Effect of eccentricity on the thermo-hydraulic performance in an annular microchannel

The cost of implementation is the hurdle of the proliferation of microchannels in applications where space is not the prime consideration. A cost-effective way of implementing the microchannel by using the readily-available machining methods has been demonstrated. An annular microscale gap is formed by placing a solid cylinder concentrically into another hollow cylinder, in which both geometries are machined using commonly found Computer Numerical Control (CNC) methods. However, the effect of eccentricity of the annular gap on the thermal and hydrodynamic performance has yet to be studied. Although there are existing studies on the effect of eccentricity on annular channels, the applicability on a micro-sized channel is yet to be concluded. Therefore, this work studies numerically the effect of eccentricity on the heat transfer and hydrodynamic performance in a micro-sized channel of 300 microns in average gap size. The study is conducted from 1 to 7 L/min with a constant heat flux of 53.0 W/cm2, at an interval of 1 L/min. Eccentricity ratio of 0, 0.25, 0.50 and 0.75 are investigated with a constant radius ratio of 0.97 for a microchannel of 30 mm length. The channels with eccentricity ratio of 0.25 and 0.50 show negligible difference in thermal performance as compared to a concentric channel. The channel with an eccentricity ration of 0.75 shows a maximum 19.0 % difference in thermal performance as compared to a concentric one at lower flow rates. The pressure drop across the microchannel increases with eccentricity ratio.

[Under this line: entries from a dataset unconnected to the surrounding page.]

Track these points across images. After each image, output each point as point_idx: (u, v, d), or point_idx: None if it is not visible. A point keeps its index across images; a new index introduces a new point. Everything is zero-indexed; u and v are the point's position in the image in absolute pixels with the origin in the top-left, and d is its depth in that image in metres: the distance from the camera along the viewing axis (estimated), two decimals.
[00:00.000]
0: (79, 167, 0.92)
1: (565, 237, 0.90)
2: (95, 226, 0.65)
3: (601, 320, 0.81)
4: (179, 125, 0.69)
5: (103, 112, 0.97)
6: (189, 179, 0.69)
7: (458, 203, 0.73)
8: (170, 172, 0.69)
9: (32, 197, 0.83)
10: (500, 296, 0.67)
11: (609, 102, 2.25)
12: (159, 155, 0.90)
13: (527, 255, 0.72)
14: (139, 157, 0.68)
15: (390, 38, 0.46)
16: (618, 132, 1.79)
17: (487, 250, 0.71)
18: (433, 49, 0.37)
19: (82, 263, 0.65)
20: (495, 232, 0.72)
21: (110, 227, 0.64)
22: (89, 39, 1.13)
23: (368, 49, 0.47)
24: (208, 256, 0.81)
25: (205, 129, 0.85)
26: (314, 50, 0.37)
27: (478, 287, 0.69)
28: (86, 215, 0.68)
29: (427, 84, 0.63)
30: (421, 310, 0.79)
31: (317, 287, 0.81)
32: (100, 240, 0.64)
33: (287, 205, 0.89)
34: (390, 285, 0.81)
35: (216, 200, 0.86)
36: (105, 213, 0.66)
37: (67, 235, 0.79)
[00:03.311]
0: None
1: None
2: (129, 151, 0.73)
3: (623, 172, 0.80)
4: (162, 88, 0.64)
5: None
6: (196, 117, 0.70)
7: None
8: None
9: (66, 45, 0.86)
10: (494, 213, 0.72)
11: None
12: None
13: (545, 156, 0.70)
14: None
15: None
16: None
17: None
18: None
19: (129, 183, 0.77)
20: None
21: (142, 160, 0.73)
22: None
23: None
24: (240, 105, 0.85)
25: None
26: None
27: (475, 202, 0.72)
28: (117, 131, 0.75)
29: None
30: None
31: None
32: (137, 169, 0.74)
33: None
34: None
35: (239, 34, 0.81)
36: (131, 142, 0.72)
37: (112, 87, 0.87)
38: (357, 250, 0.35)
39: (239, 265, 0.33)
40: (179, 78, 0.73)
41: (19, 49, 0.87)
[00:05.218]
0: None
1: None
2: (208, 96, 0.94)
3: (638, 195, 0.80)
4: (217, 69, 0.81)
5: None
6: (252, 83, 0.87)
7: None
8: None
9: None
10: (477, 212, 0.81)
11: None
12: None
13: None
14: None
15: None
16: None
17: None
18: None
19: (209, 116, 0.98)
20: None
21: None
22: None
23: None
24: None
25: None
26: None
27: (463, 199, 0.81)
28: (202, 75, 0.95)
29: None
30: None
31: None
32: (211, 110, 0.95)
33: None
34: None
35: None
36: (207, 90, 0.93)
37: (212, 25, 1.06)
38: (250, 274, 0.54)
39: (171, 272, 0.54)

However, the maximum difference is below 5 and 10 percent for eccentricity ratio of 0.25 and 0.50 respectively. Microchannel with an eccentricity ration of 0.75 has a lower pressure drop as compared to a concentric channel at lower flow rates and increases with flow rate. In overall, channels with eccentricity ratio 0.25 and 0.50 show insignificant difference as compared to the concentric channel in terms of the thermal-hydraulic performance. This study is essential as a reference for the acceptable machining tolerance for the CNC processes to avoid redundant high cost and long machining hours and yet achieving a reasonably good thermal-hydraulic performance.